Task statement | For the entries below, repeat exactly each line starting with the one that contains "right shoulder: (531, 204)" and going on through the one that contains "nose: (623, 238)", and no others.

Entries taken from a collection |
***
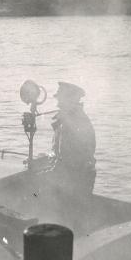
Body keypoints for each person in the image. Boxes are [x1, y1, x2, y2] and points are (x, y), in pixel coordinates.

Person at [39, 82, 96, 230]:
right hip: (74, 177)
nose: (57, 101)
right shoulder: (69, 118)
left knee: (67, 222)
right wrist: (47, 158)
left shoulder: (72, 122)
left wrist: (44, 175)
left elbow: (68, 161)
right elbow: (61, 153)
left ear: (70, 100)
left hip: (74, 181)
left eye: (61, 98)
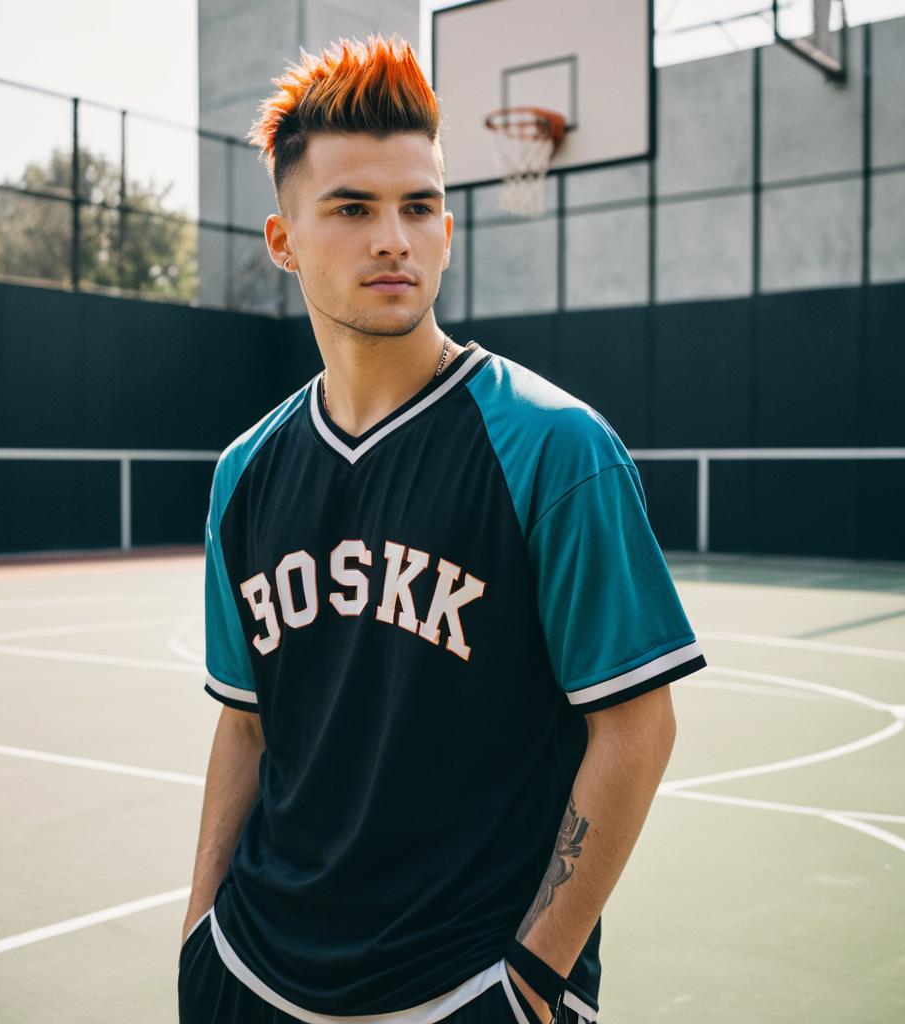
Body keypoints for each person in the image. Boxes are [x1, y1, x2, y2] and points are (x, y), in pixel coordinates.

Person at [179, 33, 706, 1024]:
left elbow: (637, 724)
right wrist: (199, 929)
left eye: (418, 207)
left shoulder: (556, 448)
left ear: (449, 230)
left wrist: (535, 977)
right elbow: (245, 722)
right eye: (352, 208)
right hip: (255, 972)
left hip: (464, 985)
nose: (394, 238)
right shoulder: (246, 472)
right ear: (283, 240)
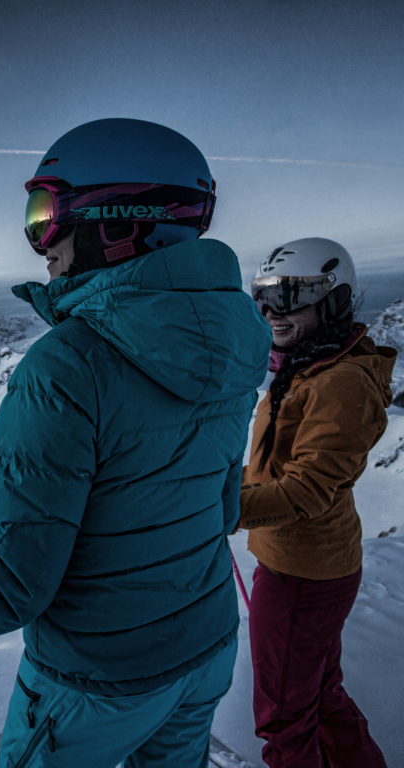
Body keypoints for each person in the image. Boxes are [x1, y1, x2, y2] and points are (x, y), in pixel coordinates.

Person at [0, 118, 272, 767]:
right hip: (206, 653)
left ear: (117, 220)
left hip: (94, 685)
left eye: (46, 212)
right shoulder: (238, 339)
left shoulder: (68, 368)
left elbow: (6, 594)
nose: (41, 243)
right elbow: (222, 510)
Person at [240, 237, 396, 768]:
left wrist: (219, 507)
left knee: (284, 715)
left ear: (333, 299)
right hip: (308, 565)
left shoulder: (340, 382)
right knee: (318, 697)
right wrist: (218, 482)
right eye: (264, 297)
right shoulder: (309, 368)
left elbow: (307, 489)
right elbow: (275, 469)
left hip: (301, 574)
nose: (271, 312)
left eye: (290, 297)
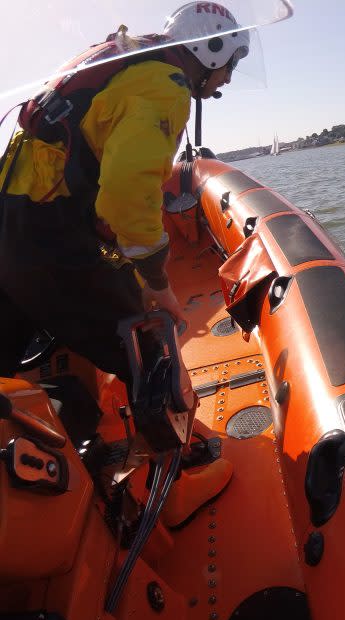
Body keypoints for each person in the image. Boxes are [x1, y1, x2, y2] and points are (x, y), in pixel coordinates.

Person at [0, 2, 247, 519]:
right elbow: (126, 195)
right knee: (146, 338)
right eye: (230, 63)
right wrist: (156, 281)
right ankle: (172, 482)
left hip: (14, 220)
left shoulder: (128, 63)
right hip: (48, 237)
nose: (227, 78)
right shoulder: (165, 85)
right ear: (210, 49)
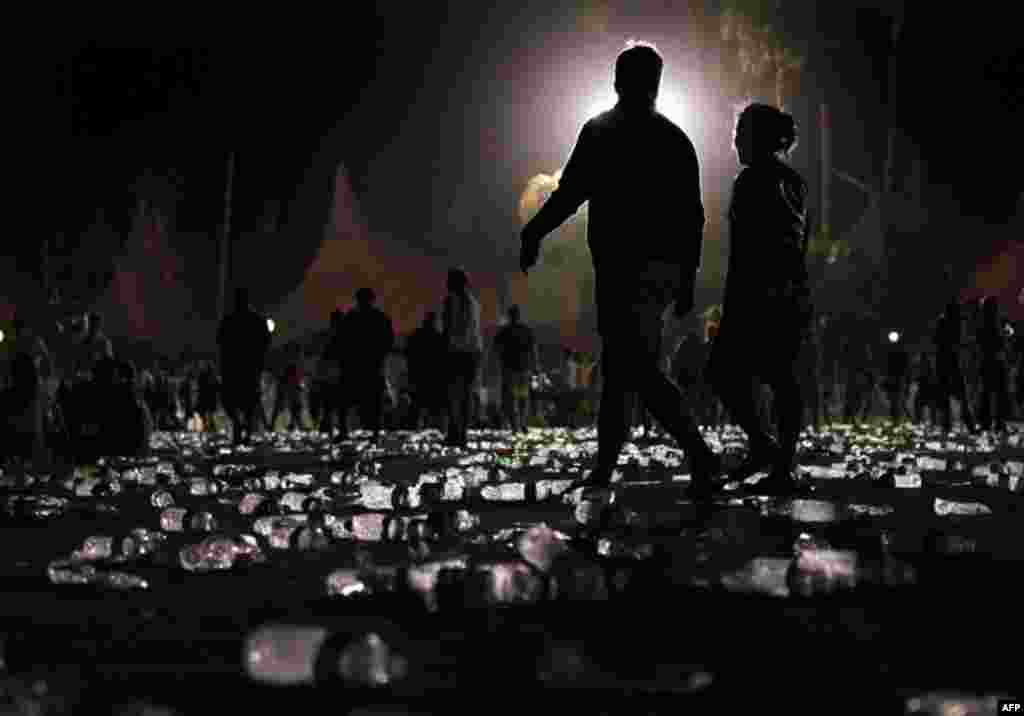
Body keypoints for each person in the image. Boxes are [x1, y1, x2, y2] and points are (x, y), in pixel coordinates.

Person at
***
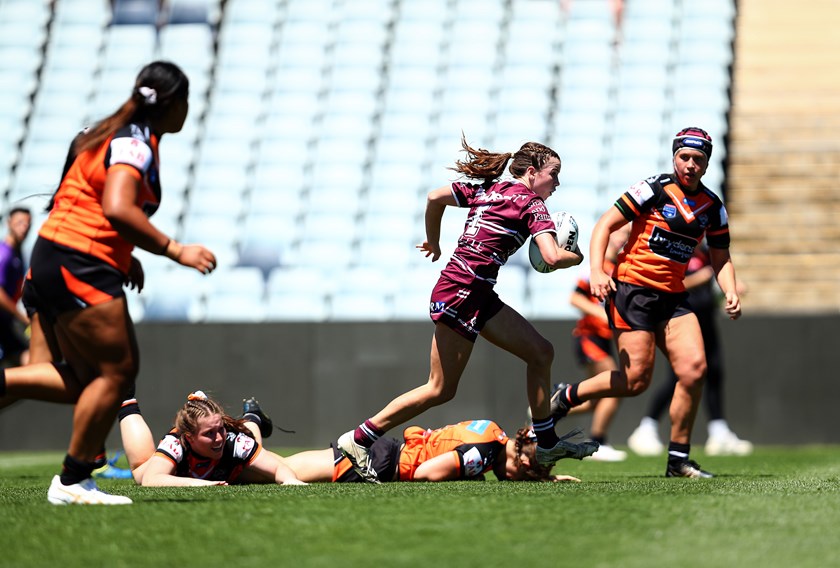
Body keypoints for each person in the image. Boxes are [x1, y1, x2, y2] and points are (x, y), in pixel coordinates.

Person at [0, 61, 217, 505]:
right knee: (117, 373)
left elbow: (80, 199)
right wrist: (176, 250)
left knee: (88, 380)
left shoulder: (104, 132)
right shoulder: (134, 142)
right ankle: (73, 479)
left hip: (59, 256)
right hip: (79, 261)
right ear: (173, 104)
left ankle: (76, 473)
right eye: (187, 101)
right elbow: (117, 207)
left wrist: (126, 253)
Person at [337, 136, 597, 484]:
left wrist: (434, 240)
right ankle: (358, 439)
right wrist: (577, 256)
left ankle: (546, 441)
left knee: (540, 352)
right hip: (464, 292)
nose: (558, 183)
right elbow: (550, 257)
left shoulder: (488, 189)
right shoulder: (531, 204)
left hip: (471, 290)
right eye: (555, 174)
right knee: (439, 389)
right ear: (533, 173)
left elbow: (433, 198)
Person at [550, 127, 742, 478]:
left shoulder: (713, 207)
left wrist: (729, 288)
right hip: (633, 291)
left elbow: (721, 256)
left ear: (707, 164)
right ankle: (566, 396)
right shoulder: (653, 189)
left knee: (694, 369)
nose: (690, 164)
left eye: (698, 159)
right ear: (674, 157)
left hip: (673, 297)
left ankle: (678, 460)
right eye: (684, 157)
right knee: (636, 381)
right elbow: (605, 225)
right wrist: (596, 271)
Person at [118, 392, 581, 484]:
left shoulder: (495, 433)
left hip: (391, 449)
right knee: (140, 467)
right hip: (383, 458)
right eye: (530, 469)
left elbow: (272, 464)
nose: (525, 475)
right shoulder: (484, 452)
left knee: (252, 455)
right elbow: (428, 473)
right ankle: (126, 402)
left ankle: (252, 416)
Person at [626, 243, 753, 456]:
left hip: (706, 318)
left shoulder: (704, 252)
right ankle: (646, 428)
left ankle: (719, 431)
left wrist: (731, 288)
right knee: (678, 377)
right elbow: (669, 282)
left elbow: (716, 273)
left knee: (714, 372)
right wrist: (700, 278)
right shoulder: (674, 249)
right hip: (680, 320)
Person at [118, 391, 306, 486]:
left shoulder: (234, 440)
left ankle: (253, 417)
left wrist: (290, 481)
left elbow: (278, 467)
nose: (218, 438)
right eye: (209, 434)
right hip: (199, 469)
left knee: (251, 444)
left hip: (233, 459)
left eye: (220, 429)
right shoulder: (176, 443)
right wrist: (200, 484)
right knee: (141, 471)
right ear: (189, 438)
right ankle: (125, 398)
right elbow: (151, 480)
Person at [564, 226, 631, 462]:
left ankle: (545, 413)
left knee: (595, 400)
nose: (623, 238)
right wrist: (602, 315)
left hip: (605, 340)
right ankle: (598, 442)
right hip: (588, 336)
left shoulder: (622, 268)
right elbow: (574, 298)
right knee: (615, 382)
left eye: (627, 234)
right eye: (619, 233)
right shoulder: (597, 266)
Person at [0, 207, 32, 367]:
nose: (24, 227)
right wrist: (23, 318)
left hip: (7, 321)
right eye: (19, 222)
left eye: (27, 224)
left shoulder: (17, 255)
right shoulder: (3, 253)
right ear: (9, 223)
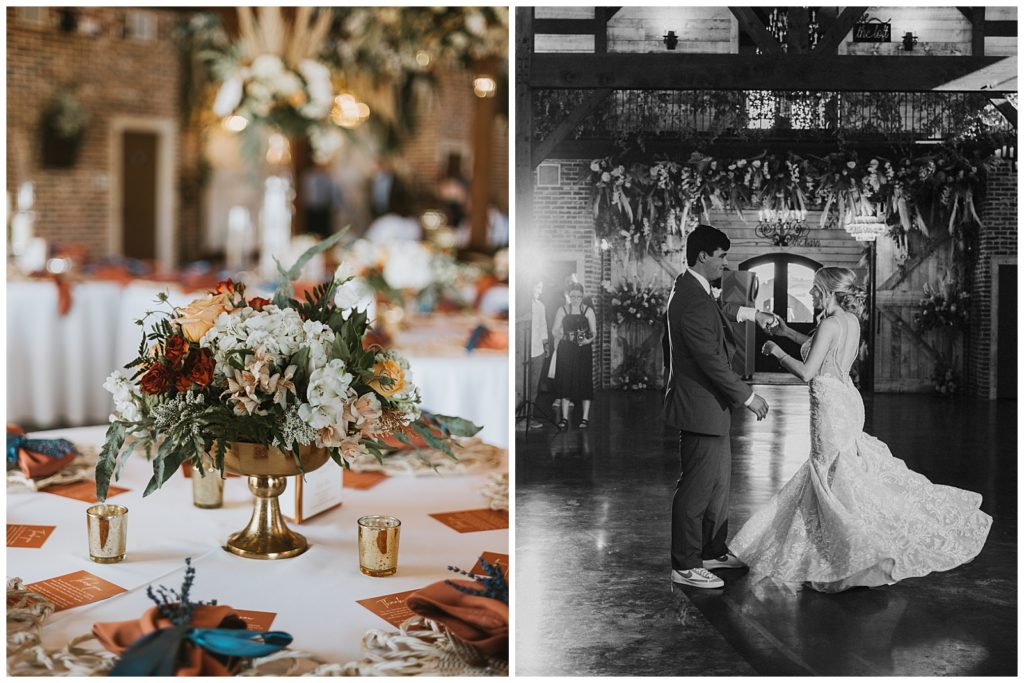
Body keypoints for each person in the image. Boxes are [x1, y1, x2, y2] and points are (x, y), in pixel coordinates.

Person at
***
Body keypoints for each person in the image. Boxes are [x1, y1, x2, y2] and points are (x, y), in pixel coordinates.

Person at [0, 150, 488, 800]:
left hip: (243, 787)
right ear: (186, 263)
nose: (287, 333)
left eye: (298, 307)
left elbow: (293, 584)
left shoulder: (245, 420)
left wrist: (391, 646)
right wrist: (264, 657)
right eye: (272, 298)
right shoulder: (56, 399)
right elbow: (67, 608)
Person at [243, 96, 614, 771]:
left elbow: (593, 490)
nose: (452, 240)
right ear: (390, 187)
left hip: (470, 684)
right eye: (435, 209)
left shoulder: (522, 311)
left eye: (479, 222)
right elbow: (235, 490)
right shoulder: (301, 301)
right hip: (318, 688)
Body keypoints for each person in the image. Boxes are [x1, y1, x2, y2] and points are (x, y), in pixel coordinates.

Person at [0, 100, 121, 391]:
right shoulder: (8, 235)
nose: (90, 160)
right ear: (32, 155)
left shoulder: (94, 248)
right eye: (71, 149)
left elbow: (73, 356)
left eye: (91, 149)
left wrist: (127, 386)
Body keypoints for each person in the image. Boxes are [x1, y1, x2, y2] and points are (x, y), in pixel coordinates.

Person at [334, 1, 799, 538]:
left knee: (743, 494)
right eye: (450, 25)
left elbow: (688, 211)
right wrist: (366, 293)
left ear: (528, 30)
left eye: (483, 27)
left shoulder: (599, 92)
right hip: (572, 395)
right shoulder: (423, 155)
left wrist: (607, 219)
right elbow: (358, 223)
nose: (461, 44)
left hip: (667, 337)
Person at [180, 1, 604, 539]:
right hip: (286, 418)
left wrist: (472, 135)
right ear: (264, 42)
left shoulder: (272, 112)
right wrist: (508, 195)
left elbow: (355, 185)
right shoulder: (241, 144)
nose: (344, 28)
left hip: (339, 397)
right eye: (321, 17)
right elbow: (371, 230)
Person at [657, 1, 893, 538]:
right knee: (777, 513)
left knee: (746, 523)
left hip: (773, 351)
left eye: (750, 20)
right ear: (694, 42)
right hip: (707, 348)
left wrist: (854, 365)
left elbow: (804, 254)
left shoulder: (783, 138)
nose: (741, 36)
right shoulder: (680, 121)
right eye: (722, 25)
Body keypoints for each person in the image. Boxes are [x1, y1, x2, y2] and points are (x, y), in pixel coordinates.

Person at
***
Response to this exercise |
right shoulder: (531, 204)
left hip: (471, 290)
right eye: (555, 174)
right knee: (439, 389)
right ear: (533, 173)
left elbow: (433, 198)
Person at [550, 127, 742, 478]:
left shoulder: (713, 207)
left wrist: (729, 288)
right hip: (633, 291)
left elbow: (721, 256)
left ear: (707, 164)
right ankle: (566, 396)
right shoulder: (653, 189)
left knee: (694, 369)
nose: (690, 164)
left eye: (698, 159)
right ear: (674, 157)
left hip: (673, 297)
left ankle: (678, 460)
right eye: (684, 157)
right knee: (636, 381)
right elbow: (605, 225)
right wrist: (596, 271)
Person at [118, 392, 581, 484]:
left shoulder: (495, 433)
left hip: (391, 449)
right knee: (140, 467)
right hip: (383, 458)
right eye: (530, 469)
left elbow: (272, 464)
nose: (525, 475)
right shoulder: (484, 452)
left knee: (252, 455)
right elbow: (428, 473)
right ankle: (126, 402)
left ankle: (252, 416)
Person at [626, 243, 753, 456]:
left hip: (706, 318)
left shoulder: (704, 252)
right ankle: (646, 428)
left ankle: (719, 431)
left wrist: (731, 288)
right knee: (678, 377)
right elbow: (669, 282)
left elbow: (716, 273)
left knee: (714, 372)
right wrist: (700, 278)
right shoulder: (674, 249)
right hip: (680, 320)
Person at [118, 391, 306, 486]:
left shoulder: (234, 440)
left ankle: (253, 417)
left wrist: (290, 481)
left elbow: (278, 467)
nose: (218, 438)
right eye: (209, 434)
right hip: (199, 469)
left knee: (251, 444)
left hip: (233, 459)
left eye: (220, 429)
right shoulder: (176, 443)
right wrist: (200, 484)
right knee: (141, 471)
right ear: (189, 438)
right ankle: (125, 398)
right elbow: (151, 480)
Person at [564, 226, 631, 462]:
left ankle: (545, 413)
left knee: (595, 400)
nose: (623, 238)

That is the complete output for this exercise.